Questions about another motor protein:
KIF1A was once reported to be monomeric. However, as mentioned recently in this review, the Vale lab cast some doubt on a report from the Hirokawa lab. (for other relevant reviews, see, e.g., here and here.) So I wish to raise the following five questions:
1. Can we determine the stoichiometry and velocity of full-length axonal transporter of synaptic vesicles (ATSV), human ortholog of KIF1A, using AFM in solution (at least in vitro and preferably in non-contact mode)?
2. Or ATSV undergoes monomer-dimer transition like its Caenorhabditis elegans ortholog UNC104?

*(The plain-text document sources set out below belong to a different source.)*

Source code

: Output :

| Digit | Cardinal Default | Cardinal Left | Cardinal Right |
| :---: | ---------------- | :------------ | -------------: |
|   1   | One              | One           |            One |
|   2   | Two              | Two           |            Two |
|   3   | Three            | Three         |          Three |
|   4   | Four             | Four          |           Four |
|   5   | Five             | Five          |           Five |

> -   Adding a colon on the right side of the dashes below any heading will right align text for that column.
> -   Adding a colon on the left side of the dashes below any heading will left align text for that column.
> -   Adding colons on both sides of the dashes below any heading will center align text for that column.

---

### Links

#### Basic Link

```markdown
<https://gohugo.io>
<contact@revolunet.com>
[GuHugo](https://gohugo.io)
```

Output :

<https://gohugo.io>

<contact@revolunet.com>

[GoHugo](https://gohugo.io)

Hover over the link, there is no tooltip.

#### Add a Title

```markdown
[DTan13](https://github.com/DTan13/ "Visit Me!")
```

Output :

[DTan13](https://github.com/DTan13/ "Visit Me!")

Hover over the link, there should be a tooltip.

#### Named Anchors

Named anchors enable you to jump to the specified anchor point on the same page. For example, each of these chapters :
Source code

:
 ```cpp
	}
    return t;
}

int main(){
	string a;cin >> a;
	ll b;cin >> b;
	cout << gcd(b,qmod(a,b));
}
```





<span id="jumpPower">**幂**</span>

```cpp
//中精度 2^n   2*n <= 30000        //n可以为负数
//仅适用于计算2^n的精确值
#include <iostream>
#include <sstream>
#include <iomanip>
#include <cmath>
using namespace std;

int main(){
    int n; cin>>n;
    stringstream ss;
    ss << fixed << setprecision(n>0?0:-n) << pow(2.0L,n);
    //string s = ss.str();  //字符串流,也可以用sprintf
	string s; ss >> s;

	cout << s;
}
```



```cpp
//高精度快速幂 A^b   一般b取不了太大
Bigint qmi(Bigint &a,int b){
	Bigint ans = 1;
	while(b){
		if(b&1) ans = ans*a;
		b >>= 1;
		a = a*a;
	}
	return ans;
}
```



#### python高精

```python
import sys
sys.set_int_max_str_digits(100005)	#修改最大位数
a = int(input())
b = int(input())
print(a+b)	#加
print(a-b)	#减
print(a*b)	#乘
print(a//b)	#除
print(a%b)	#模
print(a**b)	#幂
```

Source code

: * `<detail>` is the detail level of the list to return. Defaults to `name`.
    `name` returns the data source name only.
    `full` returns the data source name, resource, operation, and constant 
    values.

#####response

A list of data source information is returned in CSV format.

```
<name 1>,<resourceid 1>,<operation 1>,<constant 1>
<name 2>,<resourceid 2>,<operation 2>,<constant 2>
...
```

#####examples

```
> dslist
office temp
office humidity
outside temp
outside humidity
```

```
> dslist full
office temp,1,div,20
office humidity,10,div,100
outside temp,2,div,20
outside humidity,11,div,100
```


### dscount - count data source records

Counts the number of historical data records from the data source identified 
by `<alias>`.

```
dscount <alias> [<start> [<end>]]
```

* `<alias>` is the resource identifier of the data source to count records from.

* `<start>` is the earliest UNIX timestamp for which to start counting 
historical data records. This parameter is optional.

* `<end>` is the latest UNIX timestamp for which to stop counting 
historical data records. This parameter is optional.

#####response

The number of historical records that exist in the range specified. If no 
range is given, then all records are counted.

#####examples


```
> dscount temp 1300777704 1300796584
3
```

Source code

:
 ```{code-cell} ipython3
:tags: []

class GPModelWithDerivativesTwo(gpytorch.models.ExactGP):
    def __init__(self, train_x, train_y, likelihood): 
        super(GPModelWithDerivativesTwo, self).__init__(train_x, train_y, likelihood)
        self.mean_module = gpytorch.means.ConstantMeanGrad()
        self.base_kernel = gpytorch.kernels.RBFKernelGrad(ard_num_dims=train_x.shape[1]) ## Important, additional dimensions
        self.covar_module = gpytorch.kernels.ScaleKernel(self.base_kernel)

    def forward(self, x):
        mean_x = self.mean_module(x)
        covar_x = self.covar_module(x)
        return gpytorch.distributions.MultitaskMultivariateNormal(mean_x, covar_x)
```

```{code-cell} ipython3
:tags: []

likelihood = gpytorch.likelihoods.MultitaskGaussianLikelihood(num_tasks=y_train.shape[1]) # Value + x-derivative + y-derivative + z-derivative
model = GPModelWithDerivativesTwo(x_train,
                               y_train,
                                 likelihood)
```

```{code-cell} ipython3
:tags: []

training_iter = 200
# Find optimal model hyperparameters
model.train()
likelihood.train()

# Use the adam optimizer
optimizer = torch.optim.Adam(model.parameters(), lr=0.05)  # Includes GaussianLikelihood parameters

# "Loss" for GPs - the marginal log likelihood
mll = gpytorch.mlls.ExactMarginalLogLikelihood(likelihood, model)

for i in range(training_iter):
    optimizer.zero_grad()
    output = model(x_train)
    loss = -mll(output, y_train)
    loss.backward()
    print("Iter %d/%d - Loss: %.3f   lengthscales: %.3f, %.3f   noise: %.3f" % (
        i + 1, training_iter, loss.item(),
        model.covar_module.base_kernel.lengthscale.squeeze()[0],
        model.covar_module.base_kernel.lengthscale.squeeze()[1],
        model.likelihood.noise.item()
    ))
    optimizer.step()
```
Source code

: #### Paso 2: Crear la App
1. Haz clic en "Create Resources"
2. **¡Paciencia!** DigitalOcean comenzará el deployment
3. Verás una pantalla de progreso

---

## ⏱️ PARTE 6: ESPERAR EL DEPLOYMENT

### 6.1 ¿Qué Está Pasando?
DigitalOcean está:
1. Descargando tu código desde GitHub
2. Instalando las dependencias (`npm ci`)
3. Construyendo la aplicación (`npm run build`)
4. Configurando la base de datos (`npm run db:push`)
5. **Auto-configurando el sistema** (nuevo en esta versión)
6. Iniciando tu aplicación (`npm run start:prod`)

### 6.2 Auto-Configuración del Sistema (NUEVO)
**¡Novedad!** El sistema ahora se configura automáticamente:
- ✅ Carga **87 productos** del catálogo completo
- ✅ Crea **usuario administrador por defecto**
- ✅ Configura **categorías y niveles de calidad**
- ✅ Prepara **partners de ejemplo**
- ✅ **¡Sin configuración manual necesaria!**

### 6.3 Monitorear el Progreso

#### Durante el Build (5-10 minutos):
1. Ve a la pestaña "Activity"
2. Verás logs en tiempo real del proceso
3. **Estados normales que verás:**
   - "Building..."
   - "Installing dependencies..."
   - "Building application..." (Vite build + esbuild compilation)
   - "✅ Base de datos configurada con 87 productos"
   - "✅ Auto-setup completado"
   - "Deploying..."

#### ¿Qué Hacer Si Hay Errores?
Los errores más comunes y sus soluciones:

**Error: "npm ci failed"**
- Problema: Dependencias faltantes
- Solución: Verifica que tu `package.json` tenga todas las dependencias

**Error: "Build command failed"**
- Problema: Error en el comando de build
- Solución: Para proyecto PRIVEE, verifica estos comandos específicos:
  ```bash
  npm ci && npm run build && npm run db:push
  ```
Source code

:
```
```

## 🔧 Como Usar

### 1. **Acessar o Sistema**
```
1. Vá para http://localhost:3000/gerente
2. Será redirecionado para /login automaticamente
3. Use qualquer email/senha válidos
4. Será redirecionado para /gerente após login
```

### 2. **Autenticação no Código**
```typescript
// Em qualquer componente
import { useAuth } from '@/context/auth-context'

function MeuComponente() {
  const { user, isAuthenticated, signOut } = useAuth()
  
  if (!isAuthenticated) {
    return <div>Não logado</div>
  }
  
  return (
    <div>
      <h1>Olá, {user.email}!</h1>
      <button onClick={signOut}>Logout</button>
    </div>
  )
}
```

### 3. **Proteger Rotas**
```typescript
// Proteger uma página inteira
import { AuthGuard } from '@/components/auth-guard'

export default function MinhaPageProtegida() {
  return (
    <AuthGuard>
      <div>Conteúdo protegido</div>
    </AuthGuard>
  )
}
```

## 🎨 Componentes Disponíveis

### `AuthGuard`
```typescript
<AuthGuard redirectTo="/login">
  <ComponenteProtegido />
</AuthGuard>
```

3. If so, is such transition mediated by K-loop?
4. Does ATSV move along the human microtubule in a K-loop-dependent fashion?
On its putative receptor liprin-α:
5. Is this also the case with human liprin-α?
I have recently noticed a paper demonstrating that Drosophila melanogaster liprin-α is required for synaptic vesicle trafficking.
Now I wish to raise the sixth question: Does D. melanogaster liprin-α bind to DUnc104?
I have just noticed this model.
I wish to raise the seventh question: Can we visualize dimeric KIF1A using AFM in solution?
I wish to raise the eighth question: Does full-length murine KIF1A move like an inchworm?
The ninth question: Can we verify the ‘two-door system‘ using AFM in solution?
I have just noticed this paper.
Assuming that we can utilize ATSV/KIF1A bait construct(s), I wish to raise the tenth question:
Is it worth proceeding to perform yeast two-hybrid screening/assay?